▶ What this task involves: Reproduce the entries that follow exactly, dropping each image.

Supplied information section start

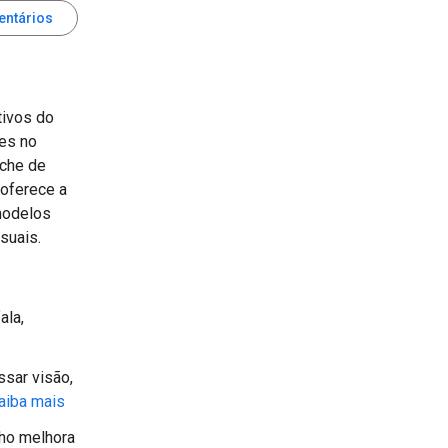
entários
tivos do
ões no
ache de
oferece a
modelos
suais.
ala,
ssar visão,
aiba mais
ho melhora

Supplied information section end

▶ Response box:
entários
tivos do
ões no
ache de
oferece a
modelos
suais.
ala,
ssar visão,
aiba mais
ho melhora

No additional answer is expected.